§ REQUIREMENT A
Reproduce the passage of the Sun StorEdge A5000 text starting with "On-line Transaction and" and going on through "mission-critical database environments.".
§ REQUIREMENT B
Condense the paragraph of the Sun StorEdge A5000 text that begins "A critical factor to the success" into a short list of its main facts.

───── SOURCE EXTRACT

On-line Transaction and Database Processing

Nearly every database management problem has its unique requirements - some need high throughput for large records, others need rapid response in transaction-oriented applications. As enterprises become more service oriented, reliability and uptime is becoming an urgent requirement as well.

The Sun StorEdge A5000 is positioned to deliver any needed mix of performance and reliability. By supporting multiple RAID levels and independent spindles, administrators have the flexibility to balance their requirements with budgetary and practical constraints. The Sun StorEdge A5000's ability to maintain hot spares means that neither redundancy or performance will be compromised in mission-critical database environments.

OLTP environments are characterized by small, random reads and writes. Typically not a bandwidth-intensive application, OLTP places its most stringent demands on address availability - devices and the data on them are critical. The Sun StorEdge A5000 strengthens OLTP environments with its support for dual paths between the host and array and the ability to mirror critical data (Figure 5-1).

Figure 5-1: The Sun StorEdge A5000 supports OLTP environments

Data Warehousing and Decision Support

The key to a successful data warehouse is to start small, but plan big. Starting small, using iterative delivery techniques, allows a rapid, consistent demonstration of business value - without getting caught up in an
all-or-nothing warehouse implementation. Growth is inevitable due to scale-ups in data, users, and workloads. Users and IT professionals alike inevitably underestimate the growth and processing requirements for a successful data warehouse. By the time the database is constructed with indices and a modest number of summary tables, required storage capacity is at least three times the raw data size. That factor can easily grow much larger if numerous summary tables and indices are created for performance enhancement.

A critical factor to the success of a data warehouse or decision support system is raw capacity - the ability to access hundreds of terabytes of information in a timely manner is key. Characterized by large sequential read requests, data warehousing and decision support systems require large storage capacity and high bandwidth. The ability to employ dual FC-AL paths between hosts and arrays enables the Sun StorEdge A5000 to meet not only the performance needs of these environments but availability requirements as well.

Network File Service

A large number of server systems are dedicated to providing file service to networks of distributed workstations and personal computers. Environments using network file systems, such as NFS, can be described in one of two ways:

The Sun StorEdge A5000 offers a powerful, scalable platform to address both of these problems. The Sun Enterprise Volume Manager software also ensures that administrators can quickly respond to changing conditions created by new applications and user loads, ensuring the Sun StorEdge A5000's effectiveness for environments needing high performance file service.

──────────
───── RECORDS

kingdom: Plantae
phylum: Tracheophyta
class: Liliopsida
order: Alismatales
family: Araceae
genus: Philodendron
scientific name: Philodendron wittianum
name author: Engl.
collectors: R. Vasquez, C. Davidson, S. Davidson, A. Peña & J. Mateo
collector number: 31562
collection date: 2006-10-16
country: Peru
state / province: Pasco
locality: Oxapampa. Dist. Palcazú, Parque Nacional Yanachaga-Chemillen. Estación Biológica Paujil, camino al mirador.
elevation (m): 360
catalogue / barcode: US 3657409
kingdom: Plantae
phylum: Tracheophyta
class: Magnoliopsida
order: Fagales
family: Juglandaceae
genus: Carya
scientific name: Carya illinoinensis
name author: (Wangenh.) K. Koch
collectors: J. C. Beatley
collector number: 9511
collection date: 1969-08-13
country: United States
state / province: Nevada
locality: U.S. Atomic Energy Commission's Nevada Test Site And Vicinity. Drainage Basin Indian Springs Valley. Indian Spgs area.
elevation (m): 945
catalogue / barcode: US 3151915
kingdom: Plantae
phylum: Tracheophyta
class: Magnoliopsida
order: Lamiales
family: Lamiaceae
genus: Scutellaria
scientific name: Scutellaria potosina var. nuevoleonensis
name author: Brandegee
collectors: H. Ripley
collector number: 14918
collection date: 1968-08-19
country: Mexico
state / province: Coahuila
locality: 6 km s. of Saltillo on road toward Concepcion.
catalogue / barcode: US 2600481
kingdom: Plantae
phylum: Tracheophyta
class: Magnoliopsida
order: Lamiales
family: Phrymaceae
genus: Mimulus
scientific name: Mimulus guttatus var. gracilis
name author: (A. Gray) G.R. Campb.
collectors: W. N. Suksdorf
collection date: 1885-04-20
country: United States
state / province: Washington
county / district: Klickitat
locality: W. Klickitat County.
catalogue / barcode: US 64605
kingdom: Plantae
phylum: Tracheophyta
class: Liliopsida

──────────

§ RESPONSE BOX A
On-line Transaction and Database Processing

Nearly every database management problem has its unique requirements - some need high throughput for large records, others need rapid response in transaction-oriented applications. As enterprises become more service oriented, reliability and uptime is becoming an urgent requirement as well.

The Sun StorEdge A5000 is positioned to deliver any needed mix of performance and reliability. By supporting multiple RAID levels and independent spindles, administrators have the flexibility to balance their requirements with budgetary and practical constraints. The Sun StorEdge A5000's ability to maintain hot spares means that neither redundancy or performance will be compromised in mission-critical database environments.

§ RESPONSE BOX B
- Raw capacity is critical to data warehouses and decision support systems. The key is timely access to hundreds of terabytes of information.
- These systems are characterized by large sequential read requests and need large storage capacity and high bandwidth.
- Dual FC-AL paths between hosts and arrays let the Sun StorEdge A5000 meet both the performance and the availability requirements of these environments.